Unterdessen ging es auf der Main Stage weiter mit Gothic Metal von MERCIFUL NUNS, deren Ähnlichkeit mit den SISTERS OF MERCY nicht nur in der Namensbedeutung offenkundig wurde, sondern auch in ihren düster-schweren Klängen. Ein wenig flotter, wenngleich selbstverständlich nach wie vor angedunkelt ging es im Anschluss bei ZERAPHINE zu, die mit düsterrockigen Klängen und Songs wie „Lieber Allein“, „Die Macht In Mir“ und „Be My Rain“ das Dark Rock-Herz erfreuten. Da schadete es auch nicht, dass „Kaltes Herz“ laut Aussagen von Frontman Sven Friedrich vermutlich nicht besonders festivalkompatibel, da zu ruhig sei: „Egal, wir spielen es trotzdem!“. Freunde härterer Klänge hingegen zog gegen 14:20 Uhr in den Hangar, wo mit RABIA SORDA das Soloprojekt des HOCICO-Sängers Erk Aicrag (am kommenden Tag auch mit HOCICO am Start) aufspielte und die Halle zum Beben brachte. Auf der Main Stage hingegen stand der erste Ausflug ins Mittelalter an: Tanzwut machten sich bereit, um 14:45 Uhr mit der ihnen eigenen Mischung aus Mittelalterrock und elektronischeren Elementen die Bühne zu entern. Los ging es mit Beethovens „Götterfunken“ als Intro, das nahtlos in „Schreib Es mit Blut“ überging. Als Auftakt zur „Das Gerücht" musste die Bildzeitung herhalten, deren Urheber mutmaßlich der Teufel sein müsse, wobei offenblieb, ob Sänger Teufel damit den Leibhaftigen oder sich selbst meinte. Seine eigene geistige Klarheit stand dabei natürlich außer Frage, wie er als Überleitung zu „Reiter Ohne Kopf" kund tat, dessen Text auf eine Geschichte zurück gehe, die dem damals noch kleinen Teufel von seinem Großvater erzählt worden sei. Sehr zum Leidwesen seiner Großmutter, die ihren Gatten gerügt habe, er solle dem Jungen nicht immer solche Geschichten erzählen, der würde sonst noch wahnsinnig – „Aber-“, so der Sänger breit grinsend: „Das ist natürlich nicht passiert!". Dass man es auch als mutmaßlich geistig gesunder Spielmann nicht immer leicht hat, beklagte die Band vor „Geteert Und Gefedert": „Immer sind wir unterwegs und sollen Musik machen, und dann kommt irgendwann die Nacht und dann will man uns loswerden. Einmal waren wir in einer Stadt, da hat man uns zu diesem Zwecke doch tatsächlich... geteert und gefedert!". Das M´era Luna-Publikum jedenfalls hegte keine derart bösartigen Absichten, sondern feierte fröhlich mit bis zum letzten Ton.

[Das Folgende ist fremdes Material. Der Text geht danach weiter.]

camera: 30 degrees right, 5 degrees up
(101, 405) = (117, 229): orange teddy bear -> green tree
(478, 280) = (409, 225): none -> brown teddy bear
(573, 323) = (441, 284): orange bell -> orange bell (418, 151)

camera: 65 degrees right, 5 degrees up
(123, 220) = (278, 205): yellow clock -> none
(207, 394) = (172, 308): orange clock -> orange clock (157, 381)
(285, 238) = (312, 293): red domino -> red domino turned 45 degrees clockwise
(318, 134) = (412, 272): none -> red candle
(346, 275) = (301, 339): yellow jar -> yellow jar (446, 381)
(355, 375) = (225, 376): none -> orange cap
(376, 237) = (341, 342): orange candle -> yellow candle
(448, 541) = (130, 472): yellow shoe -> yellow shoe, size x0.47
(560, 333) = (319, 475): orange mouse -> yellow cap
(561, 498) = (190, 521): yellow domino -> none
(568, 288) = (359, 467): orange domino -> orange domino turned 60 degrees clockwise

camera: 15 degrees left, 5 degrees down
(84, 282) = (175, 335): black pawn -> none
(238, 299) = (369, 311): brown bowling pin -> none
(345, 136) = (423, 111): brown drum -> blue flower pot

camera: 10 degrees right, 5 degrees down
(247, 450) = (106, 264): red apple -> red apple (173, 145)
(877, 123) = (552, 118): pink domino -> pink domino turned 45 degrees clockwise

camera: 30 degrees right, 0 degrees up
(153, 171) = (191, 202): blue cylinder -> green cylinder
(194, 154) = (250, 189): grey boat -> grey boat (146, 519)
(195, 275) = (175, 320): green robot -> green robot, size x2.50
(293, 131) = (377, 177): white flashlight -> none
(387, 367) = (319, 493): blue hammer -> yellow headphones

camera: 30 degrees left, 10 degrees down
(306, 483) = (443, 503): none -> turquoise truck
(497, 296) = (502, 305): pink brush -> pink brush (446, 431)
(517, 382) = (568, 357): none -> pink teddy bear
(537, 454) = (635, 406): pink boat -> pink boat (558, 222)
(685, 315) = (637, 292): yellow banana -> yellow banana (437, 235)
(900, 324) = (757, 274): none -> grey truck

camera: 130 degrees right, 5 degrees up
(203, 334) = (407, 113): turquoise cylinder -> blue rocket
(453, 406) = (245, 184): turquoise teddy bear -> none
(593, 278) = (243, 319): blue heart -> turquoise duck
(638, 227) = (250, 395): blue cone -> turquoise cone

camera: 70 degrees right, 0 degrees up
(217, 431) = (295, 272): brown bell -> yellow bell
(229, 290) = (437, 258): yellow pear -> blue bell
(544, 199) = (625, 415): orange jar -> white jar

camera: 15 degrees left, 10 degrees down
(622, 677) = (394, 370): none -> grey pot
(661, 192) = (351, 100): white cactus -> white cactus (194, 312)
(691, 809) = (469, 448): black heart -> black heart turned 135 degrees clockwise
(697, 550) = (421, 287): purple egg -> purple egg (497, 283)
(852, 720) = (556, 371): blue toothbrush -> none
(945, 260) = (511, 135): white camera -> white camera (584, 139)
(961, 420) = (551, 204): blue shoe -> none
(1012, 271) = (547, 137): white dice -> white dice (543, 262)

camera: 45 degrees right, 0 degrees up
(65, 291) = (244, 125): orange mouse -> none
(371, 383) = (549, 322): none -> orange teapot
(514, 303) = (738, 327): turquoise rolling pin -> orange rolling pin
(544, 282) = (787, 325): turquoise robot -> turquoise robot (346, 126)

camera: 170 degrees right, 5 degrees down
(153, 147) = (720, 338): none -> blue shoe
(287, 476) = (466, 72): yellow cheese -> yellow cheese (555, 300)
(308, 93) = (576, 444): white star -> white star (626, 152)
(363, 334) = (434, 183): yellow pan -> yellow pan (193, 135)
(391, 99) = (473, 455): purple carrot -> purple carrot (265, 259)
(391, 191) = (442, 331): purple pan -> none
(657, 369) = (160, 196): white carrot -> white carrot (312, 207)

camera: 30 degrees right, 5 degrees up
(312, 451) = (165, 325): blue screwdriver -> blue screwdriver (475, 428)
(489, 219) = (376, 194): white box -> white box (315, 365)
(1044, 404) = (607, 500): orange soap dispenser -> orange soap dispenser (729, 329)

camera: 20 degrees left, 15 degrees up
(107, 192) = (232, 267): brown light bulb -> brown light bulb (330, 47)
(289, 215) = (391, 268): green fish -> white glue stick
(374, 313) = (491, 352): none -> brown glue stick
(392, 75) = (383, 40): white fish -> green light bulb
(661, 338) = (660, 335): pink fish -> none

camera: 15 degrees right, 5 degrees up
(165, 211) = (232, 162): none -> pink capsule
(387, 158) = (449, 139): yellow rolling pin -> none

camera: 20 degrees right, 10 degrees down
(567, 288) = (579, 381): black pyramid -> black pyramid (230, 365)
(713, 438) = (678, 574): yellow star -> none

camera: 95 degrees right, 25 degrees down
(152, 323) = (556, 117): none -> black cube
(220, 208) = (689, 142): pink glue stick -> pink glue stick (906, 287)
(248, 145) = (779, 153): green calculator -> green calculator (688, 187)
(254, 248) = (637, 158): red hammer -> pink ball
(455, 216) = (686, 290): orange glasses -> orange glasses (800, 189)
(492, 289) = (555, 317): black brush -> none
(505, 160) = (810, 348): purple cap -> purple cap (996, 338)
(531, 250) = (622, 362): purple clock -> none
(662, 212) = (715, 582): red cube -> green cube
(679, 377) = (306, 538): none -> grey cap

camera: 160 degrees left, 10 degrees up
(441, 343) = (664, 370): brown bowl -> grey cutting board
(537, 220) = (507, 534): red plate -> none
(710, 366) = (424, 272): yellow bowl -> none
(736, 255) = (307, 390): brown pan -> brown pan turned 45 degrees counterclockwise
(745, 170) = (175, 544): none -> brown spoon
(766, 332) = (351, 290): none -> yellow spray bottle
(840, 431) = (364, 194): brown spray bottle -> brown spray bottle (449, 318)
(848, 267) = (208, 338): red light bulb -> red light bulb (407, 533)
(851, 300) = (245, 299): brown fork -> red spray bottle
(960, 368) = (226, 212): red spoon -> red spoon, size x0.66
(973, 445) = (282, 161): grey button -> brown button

 Nach kurzer Umbaupause wurde die Bühne an LORD OF THE LOST übergeben, ebenfalls keine Unbekannten auf dem M´era Luna. Die legten mit „On This Rock I Will Build My Church" recht brachial los und arbeiteten sich dann – nach der dem Festival und der Menge vor der Bühne schmeichelnden Aussage „M´era Luna ist wie nach hause kommen!" – durch ein Set, das unter anderem „Dry The Rain", „Six Feet Unterground" und „La Bomba" beinhaltete. Parallel sorgte DAS ICH im Hangar mit ihrem religionskritischen Gesamtkunstwerk für Alternativprogramm.

 

Derweil begannen auf der Main Stage die Umbauarbeiten für The 69 Eyes, bei denen offenkundig einiges schief ging, denn die Finnen konnten ihren Auftritt aufgrund technischer Schwierigkeiten erst mit einer geschlagenen Viertelstunde Verspätung beginnen, wodurch ihr eigentlich auf 45 Minuten ausgelegtes Set ärgerlicherweise auf gerade mal eine halbe Stunde zusammenschrumpfte. Doch so leicht lässt sich ein Helsinki Vampire nicht unterkriegen – schließlich gelang dann doch der Sieg von Mensch über Material und Jyrki 69 und seine Mannen konnten die Bühne betreten. Los ging es zur Freude der Fans mit „Framed In Blood", gefolgt von den ebenso bewährten Bandklassikern „Feel Berlin" und „Gothic Girl". Einen Ausflug in die (zumindest etwas) jüngere musikalische Vergangenheit unternahm die Herren mit „Dead Girls Are Easy", das tatsächlich den neuesten Song in einem weitestgehend aus älteren Klassikern bestehenden Set darstellte. Nicht fehlen durfte natürlich auch „Brandon Lee", wobei Schlagzeuger Jussi 69 diesmal auf seine sonst etablierte Krähen-Imitation im Zwischenteil verzichtete – ein Umstand, der möglicherweise auch den Differenzen mit der Technik, insbesondere den Mikrofonen, geschuldet war. Das Publikum feierte die Band trotz ihres unglücklich verspäteten Starts, skandierte „Never Say Die" ordentlich mit und den Rausschmeißer und Live-Stimmungsgaranten „Lost Boys" erst recht.

 

Wer dagegen weniger für Stromgitarren und mehr für melodisch-elektronische Klänge übrig hatte, den zog es in den Hangar zu Welle:Erdball, um Tracks wie „Ich Bin Aus Plastik“ und „VW Käfer“ zu lauschen. Modeverrückte wiederum strömten zum zweiten Durchgang der Gothic Fashion Show: zum Sehen und Gesehen werden, und vielleicht auch, um noch zusätzliche Inspiration für einen späteren Kaufrausch zu bekommen – das M´era Luna bot diesbezüglich weiß Gott genug Auswahl und welches andere Festival kann schließlich schon eine eigene Modenschau für sich in Anspruch nehmen?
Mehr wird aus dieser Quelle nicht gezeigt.